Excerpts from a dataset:
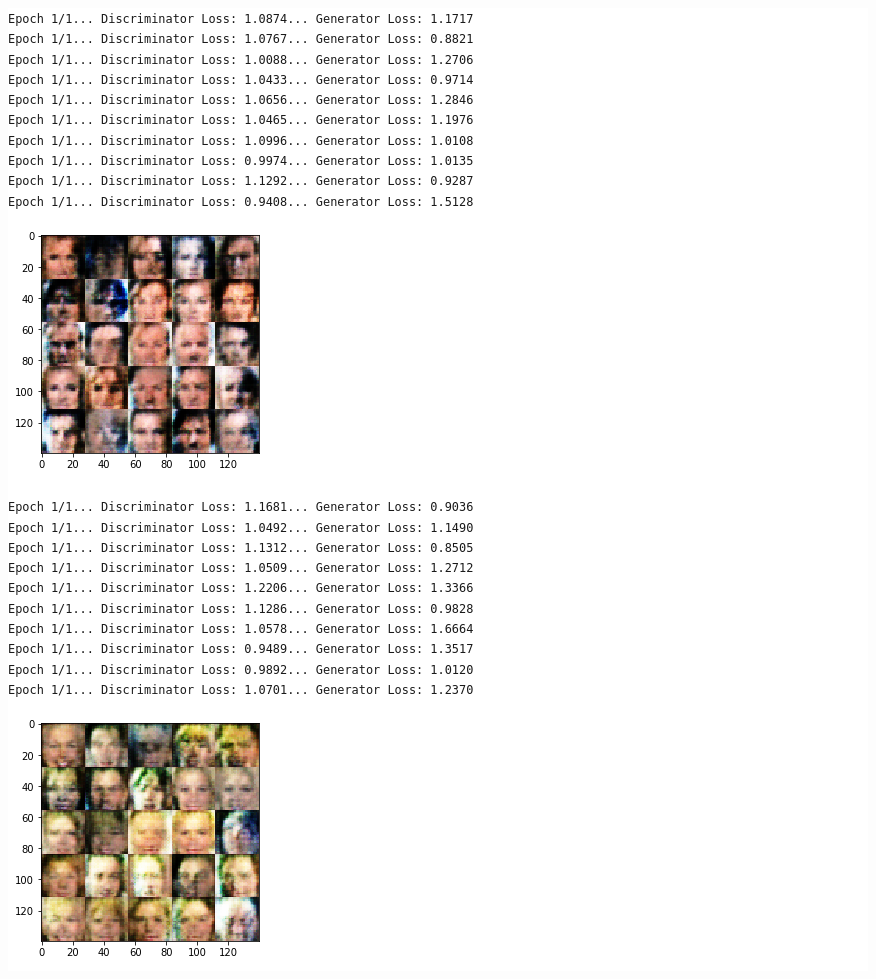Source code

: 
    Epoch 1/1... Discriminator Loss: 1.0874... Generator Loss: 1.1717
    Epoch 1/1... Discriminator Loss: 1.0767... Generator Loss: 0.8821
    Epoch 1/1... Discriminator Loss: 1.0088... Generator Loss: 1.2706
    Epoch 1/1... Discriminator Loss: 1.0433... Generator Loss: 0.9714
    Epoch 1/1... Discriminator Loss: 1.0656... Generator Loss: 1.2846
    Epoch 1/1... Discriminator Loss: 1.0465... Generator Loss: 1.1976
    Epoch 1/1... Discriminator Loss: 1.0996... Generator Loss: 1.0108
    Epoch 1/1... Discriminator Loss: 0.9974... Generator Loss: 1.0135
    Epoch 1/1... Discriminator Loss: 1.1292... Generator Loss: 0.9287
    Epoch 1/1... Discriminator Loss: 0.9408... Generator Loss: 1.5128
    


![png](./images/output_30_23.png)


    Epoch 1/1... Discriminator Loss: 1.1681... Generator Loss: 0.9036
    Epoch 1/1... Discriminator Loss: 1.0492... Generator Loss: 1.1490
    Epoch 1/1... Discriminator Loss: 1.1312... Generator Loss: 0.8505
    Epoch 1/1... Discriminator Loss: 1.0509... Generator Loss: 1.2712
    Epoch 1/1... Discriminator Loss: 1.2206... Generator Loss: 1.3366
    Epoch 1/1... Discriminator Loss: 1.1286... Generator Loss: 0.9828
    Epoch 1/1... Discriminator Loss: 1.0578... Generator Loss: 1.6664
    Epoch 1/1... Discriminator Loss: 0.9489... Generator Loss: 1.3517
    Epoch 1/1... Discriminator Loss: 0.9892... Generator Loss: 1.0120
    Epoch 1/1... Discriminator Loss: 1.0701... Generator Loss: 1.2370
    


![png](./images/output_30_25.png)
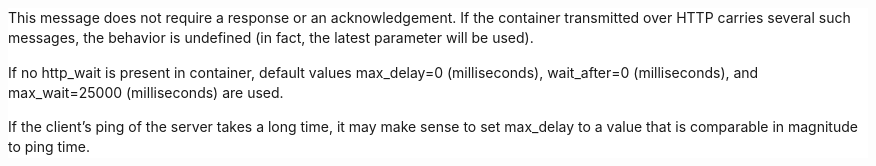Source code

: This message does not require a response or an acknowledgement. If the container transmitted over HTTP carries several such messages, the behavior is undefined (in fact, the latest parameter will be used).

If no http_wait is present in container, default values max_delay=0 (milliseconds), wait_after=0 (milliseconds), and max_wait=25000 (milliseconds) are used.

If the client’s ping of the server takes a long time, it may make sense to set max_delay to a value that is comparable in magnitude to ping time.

[WHAT THE TASK ASKS]: Please render the lines above as a numbered list, skipping any blank lines. Leave the pictures out of your answer.

[TASK SOLUTION]:
1. Source code
2. : 
3.     Epoch 1/1... Discriminator Loss: 1.0874... Generator Loss: 1.1717
4.     Epoch 1/1... Discriminator Loss: 1.0767... Generator Loss: 0.8821
5.     Epoch 1/1... Discriminator Loss: 1.0088... Generator Loss: 1.2706
6.     Epoch 1/1... Discriminator Loss: 1.0433... Generator Loss: 0.9714
7.     Epoch 1/1... Discriminator Loss: 1.0656... Generator Loss: 1.2846
8.     Epoch 1/1... Discriminator Loss: 1.0465... Generator Loss: 1.1976
9.     Epoch 1/1... Discriminator Loss: 1.0996... Generator Loss: 1.0108
10.     Epoch 1/1... Discriminator Loss: 0.9974... Generator Loss: 1.0135
11.     Epoch 1/1... Discriminator Loss: 1.1292... Generator Loss: 0.9287
12.     Epoch 1/1... Discriminator Loss: 0.9408... Generator Loss: 1.5128
13. ![png](./images/output_30_23.png)
14.     Epoch 1/1... Discriminator Loss: 1.1681... Generator Loss: 0.9036
15.     Epoch 1/1... Discriminator Loss: 1.0492... Generator Loss: 1.1490
16.     Epoch 1/1... Discriminator Loss: 1.1312... Generator Loss: 0.8505
17.     Epoch 1/1... Discriminator Loss: 1.0509... Generator Loss: 1.2712
18.     Epoch 1/1... Discriminator Loss: 1.2206... Generator Loss: 1.3366
19.     Epoch 1/1... Discriminator Loss: 1.1286... Generator Loss: 0.9828
20.     Epoch 1/1... Discriminator Loss: 1.0578... Generator Loss: 1.6664
21.     Epoch 1/1... Discriminator Loss: 0.9489... Generator Loss: 1.3517
22.     Epoch 1/1... Discriminator Loss: 0.9892... Generator Loss: 1.0120
23.     Epoch 1/1... Discriminator Loss: 1.0701... Generator Loss: 1.2370
24. ![png](./images/output_30_25.png)
25. Source code
26. : This message does not require a response or an acknowledgement. If the container transmitted over HTTP carries several such messages, the behavior is undefined (in fact, the latest parameter will be used).
27. If no http_wait is present in container, default values max_delay=0 (milliseconds), wait_after=0 (milliseconds), and max_wait=25000 (milliseconds) are used.
28. If the client’s ping of the server takes a long time, it may make sense to set max_delay to a value that is comparable in magnitude to ping time.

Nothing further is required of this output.